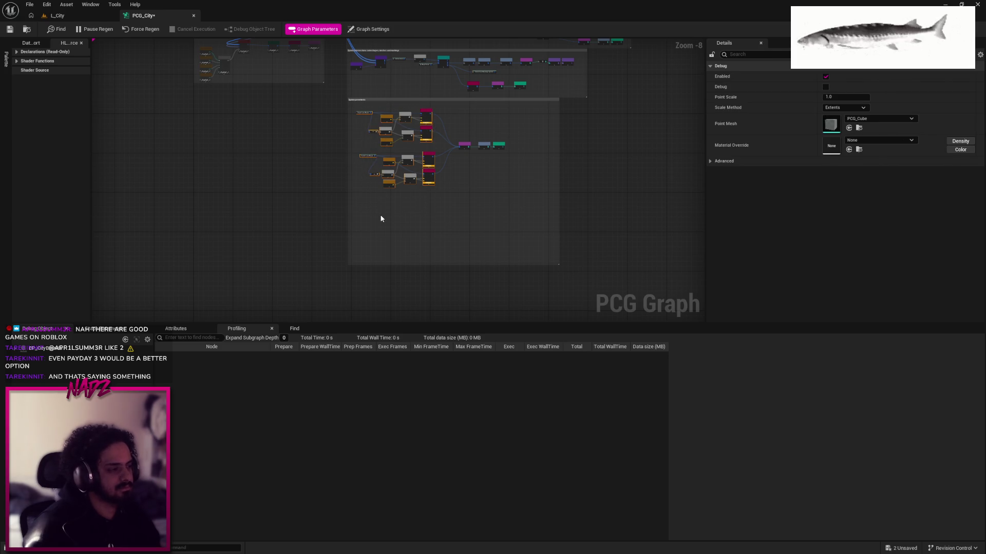
pyautogui.press('ctrl+v')
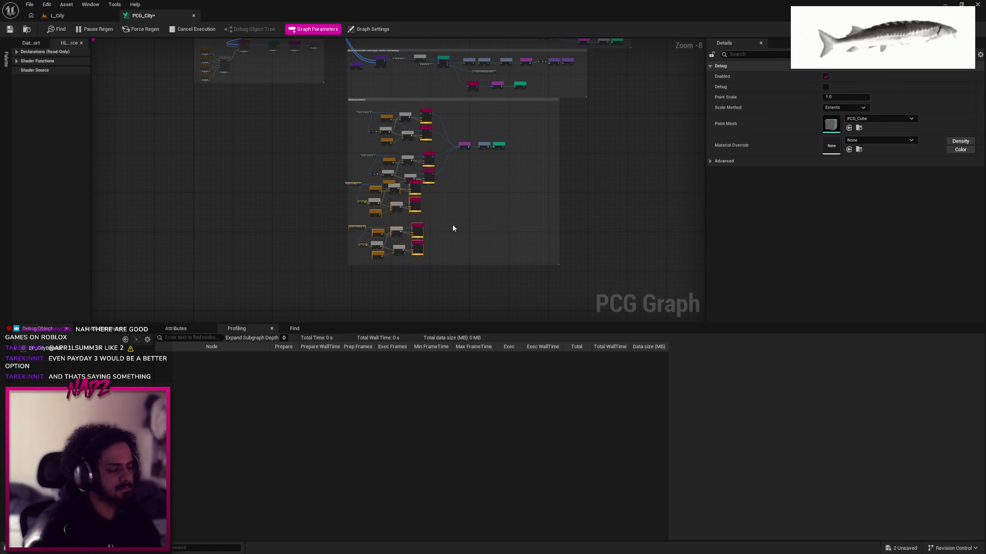
pyautogui.press('ctrl+z')
pyautogui.moveTo(368, 164); pyautogui.dragTo(365, 180)
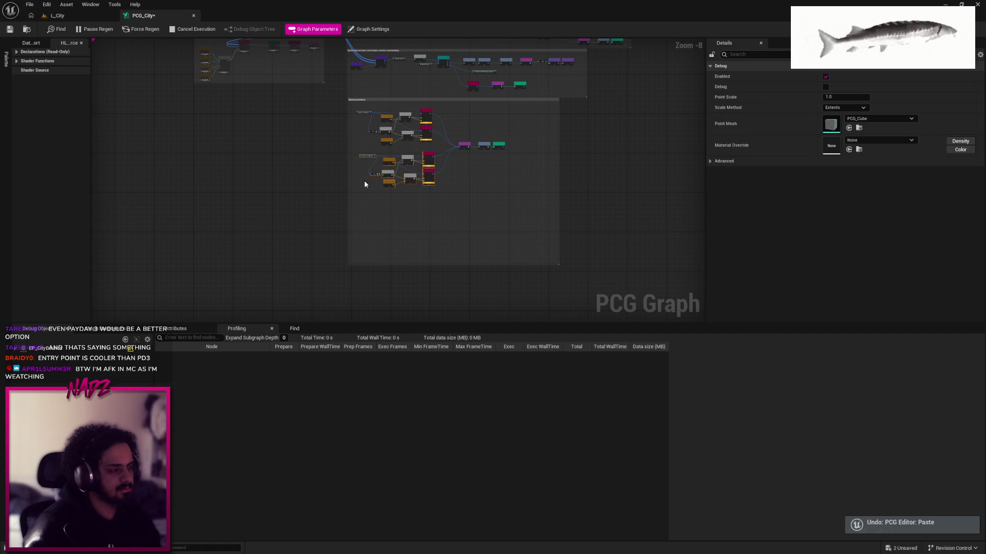
pyautogui.click(380, 210)
pyautogui.press('ctrl+v')
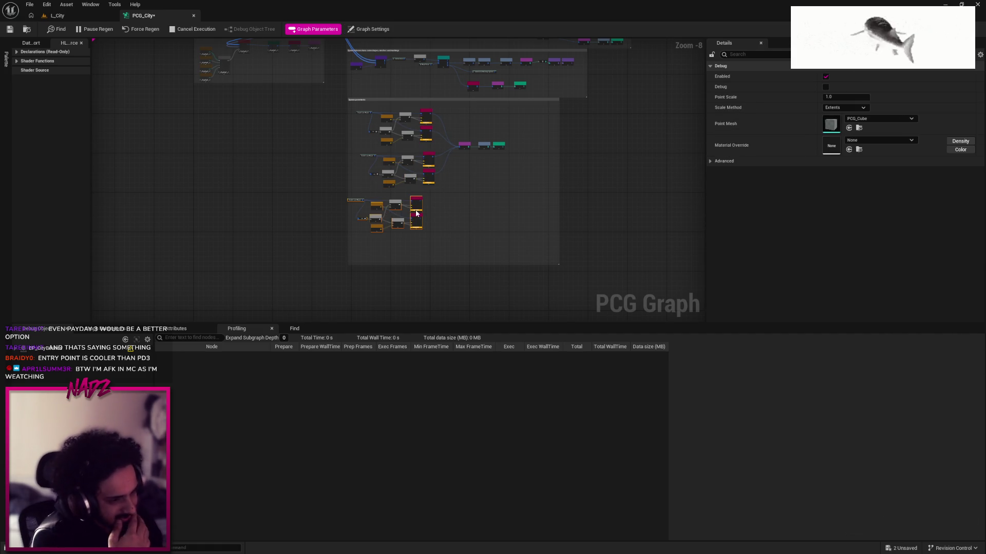
# Align the pasted group, delete its Double Lane Roads node, and search nodes for 'intersect'
pyautogui.scroll(3, 450, 210)
pyautogui.moveTo(300, 191); pyautogui.dragTo(329, 185)
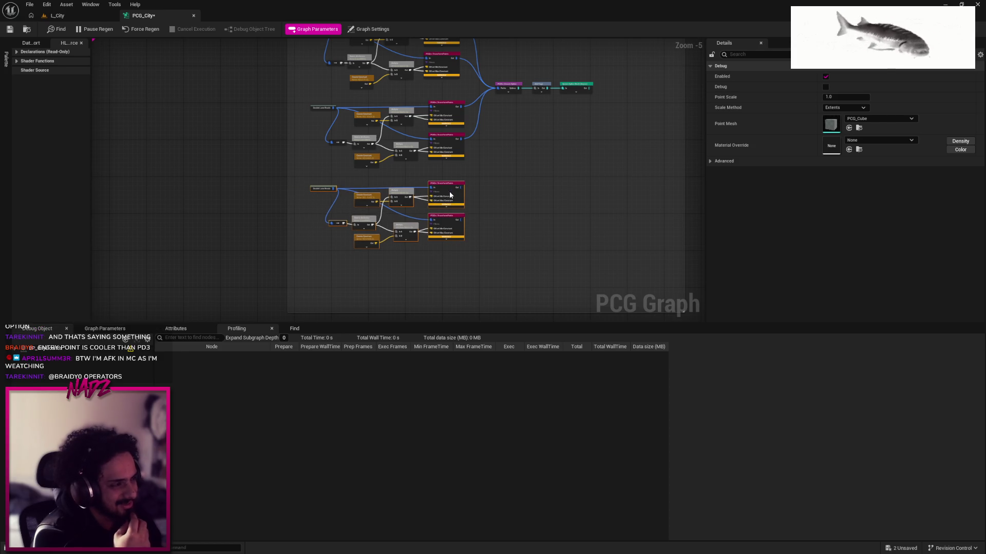
pyautogui.scroll(3, 330, 187)
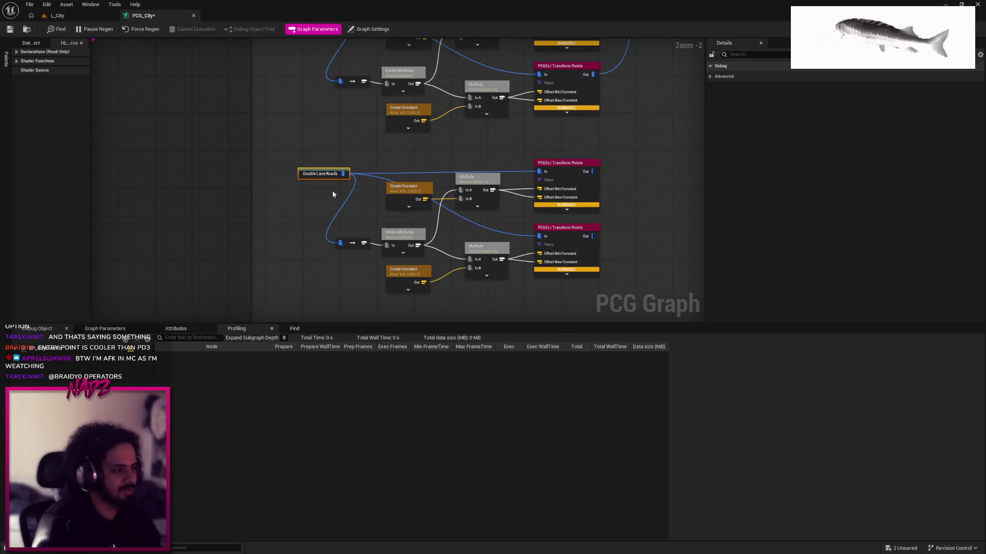
pyautogui.press('Delete')
pyautogui.rightClick(320, 176)
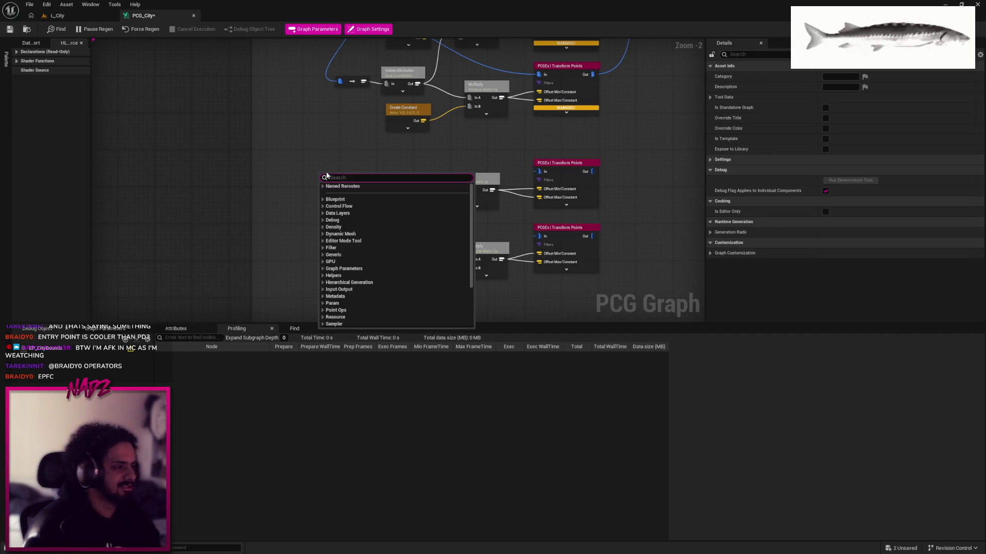
pyautogui.write('inters')
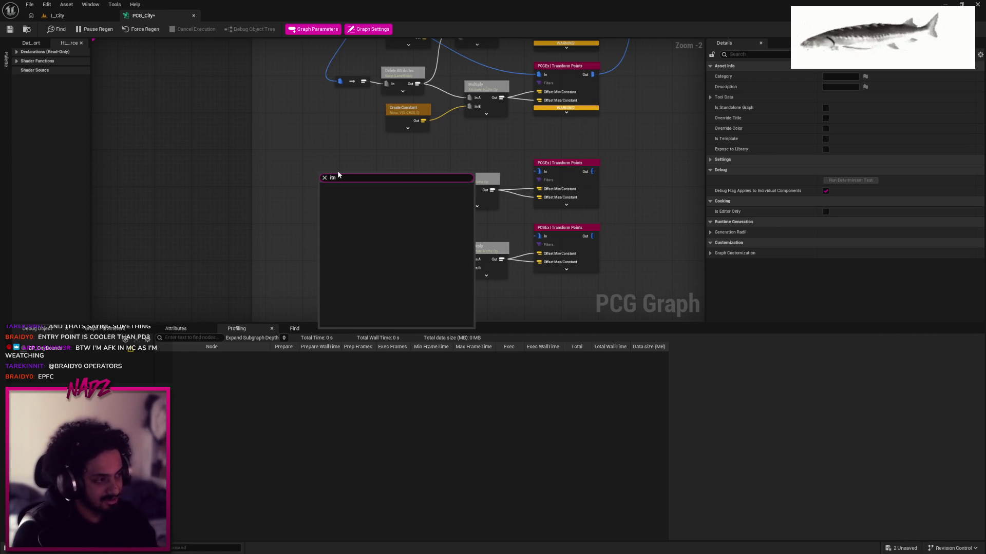
pyautogui.write('ect')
- - - - - - -
**Task objective:**
Where the line containing "pyautogui.press('Delete')" appears, begin writing out the lines word for word, and continue through the last line of the data, leaving out pictures.

**Response to this exercise:**
pyautogui.press('Delete')
pyautogui.rightClick(320, 176)
pyautogui.write('inters')
pyautogui.write('ect')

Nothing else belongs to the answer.